I Support Unicorn Farts
There’s this thing. It happens in the Down syndrome community. (I think it happens in other places too, but I can only speak to what I know.)
When I started reading blogs and articles written by parents who have kids with Down syndrome, part of me was confused. I had a kid with Down syndrome, but someone had forgotten to have me drink the kool-aid. There I was, crying my eyes out, and reading things like, “My child is the best thing that ever happened to me!” or “The sky’s the limit!” Huzzah, Down syndrome! Rah! My life is full of sweet-smelling unicorn farts and rainbows.
I just couldn’t grasp what was happening.
Why on earth were these parents shouting these strangely positive things, every chance they got? Weren’t they sad? Their children had Down syndrome, after all. How is it possible that having a child with Down syndrome meant that your life was filled with unicorn farts and rainbows? Where was the reality?
Then a few weeks ago, on Facebook I saw a person who did not have a child with a disability share a link to a mother who did have a child with a disability. It was a blog post written by a mother whose child is autistic. I won’t link it here, but it was very negative. The writer made a lot of blanket statements about “special needs parents” that described how we are suffering, how awful and hard it is. Now I don’t know the writer’s true circumstances, but I didn’t love that she insisted that all special needs parents were secretly suffering as she did but only some were willing to admit it. As much as I hate the label, I am a special needs parent, and I am decidedly not suffering.
What bothered me most was that the person sharing the link made a very troubling statement about other parents who didn’t admit to this kind of sadness and suffering as being in denial, not willing or able to accept their children’s limitations. Is that what it looks like from the outside? Is all the positive stuff seen as denial, and the utter grief of a few seen as the actual truth that no one will admit?
I’ve also seen this from women giving rationale for terminating for a Down syndrome diagnosis. Some women claim that parents who are (to them) overly positive about their child’s diagnoses are in Unicorn Fart Land, unwilling to admit the harsh reality of their lives.

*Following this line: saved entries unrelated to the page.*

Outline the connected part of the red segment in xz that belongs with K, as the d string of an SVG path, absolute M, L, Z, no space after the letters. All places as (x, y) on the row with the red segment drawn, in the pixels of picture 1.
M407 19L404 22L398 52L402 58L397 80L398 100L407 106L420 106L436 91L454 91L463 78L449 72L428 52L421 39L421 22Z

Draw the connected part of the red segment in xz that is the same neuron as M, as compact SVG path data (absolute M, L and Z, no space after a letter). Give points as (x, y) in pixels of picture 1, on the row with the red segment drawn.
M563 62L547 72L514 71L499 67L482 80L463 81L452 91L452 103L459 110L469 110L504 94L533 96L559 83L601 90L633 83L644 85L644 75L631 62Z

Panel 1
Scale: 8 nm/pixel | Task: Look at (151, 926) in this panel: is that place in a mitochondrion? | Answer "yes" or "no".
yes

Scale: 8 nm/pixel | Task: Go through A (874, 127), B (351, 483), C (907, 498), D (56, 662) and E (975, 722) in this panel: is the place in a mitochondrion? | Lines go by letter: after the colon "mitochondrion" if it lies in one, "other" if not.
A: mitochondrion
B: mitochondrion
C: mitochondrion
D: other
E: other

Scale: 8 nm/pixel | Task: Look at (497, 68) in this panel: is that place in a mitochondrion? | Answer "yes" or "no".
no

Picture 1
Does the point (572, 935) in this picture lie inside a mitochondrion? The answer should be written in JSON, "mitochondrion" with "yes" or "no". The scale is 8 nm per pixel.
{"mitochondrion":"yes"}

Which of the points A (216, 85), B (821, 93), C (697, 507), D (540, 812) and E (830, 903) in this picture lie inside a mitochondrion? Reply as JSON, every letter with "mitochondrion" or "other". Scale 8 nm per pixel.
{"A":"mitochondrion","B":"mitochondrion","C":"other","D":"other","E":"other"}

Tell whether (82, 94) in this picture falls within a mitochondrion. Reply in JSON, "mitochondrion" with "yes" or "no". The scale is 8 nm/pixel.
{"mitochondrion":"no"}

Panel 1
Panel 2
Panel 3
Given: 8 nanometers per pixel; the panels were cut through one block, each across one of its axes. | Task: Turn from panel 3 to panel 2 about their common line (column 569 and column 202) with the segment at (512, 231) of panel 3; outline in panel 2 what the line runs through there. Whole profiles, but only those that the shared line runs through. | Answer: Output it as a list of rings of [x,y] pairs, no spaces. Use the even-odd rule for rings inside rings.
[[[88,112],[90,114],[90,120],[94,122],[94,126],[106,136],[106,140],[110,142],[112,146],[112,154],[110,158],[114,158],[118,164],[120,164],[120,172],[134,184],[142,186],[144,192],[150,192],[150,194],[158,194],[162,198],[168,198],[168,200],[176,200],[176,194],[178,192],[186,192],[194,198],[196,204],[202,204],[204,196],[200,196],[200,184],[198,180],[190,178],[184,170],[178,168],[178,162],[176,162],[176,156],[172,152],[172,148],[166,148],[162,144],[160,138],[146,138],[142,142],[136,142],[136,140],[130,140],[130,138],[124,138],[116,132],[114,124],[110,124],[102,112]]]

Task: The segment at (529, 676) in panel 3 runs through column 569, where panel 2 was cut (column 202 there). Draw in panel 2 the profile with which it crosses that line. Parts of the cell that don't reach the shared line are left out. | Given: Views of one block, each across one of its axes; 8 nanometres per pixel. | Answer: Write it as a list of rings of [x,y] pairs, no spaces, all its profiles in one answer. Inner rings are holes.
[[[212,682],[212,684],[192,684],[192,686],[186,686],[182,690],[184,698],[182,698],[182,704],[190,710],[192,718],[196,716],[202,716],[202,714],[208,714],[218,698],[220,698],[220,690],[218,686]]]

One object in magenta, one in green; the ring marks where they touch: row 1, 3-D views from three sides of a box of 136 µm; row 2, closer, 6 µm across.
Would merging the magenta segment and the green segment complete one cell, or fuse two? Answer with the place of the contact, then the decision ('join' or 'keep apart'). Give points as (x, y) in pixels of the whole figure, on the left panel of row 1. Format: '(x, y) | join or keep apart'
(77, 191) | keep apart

Look, since when are the parents of a typical child accused of being in denial when they dare to hope and dream big? I’m imagining a parent making some kind of comment about typical little Bobby’s bright future. Does anyone blink an eye? No. Because that is what parents do.
Parents dream, cheer, and hope for their children’s futures. None of it is ever realistic, but it is isn’t supposed to be. Everyone knows that their child is unlikely to become the first woman president, be the next Mother Theresa, or solve world hunger. That doesn’t stop parents from assuming that it is possible. That is just a natural way some parents love on their children. And trust me, I have been told plenty about the limitations my child might face. Doctors, social workers, therapists, and even well-meaning strangers have all made sure to let me know what my child might not do.
So maybe not the president or solving world hunger, but why shouldn’t a parent think their child with Down syndrome might live independently? Why shouldn’t a parent plan and hope for their child to become gainfully employed, live happy, fulfilled lives with friends and community? Why shouldn’t a parent be loud and proud, without being accused of being in denial?
I don’t tell the parents of typical little Bobby that their dreams should be more realistic. I don’t point out that he’s got addiction and mental health issues on one side of his family, cancer on the other. I don’t look at his milestone achievement to evaluate his potential worth in twenty years. I don’t assess all the things he won’t be able to do and insist that his parents talk about that publicly, or else they are in denial.
What I want to tell people who have a prenatal diagnosis is that all this variation you see in the community, well that is the same variation you’ll see in all parents, regardless of disability. Some parents are just very rah-rah when it comes to their kids. There’s no one true picture of disability; how one approaches life can have both positive and negative effects.
So maybe not every unicorn fart resonates with me, but I support unicorn farts, gosh darn it. Just because disability is in the picture shouldn’t take away a parent’s right to be utterly, wildly in love with their child. At that love will carry them through the hard parts of parenting, as it does will all parents and children, disability or not. If some unicorn farts come out in the process, I think that is only natural.
Say it with me now: I support unicorn farts.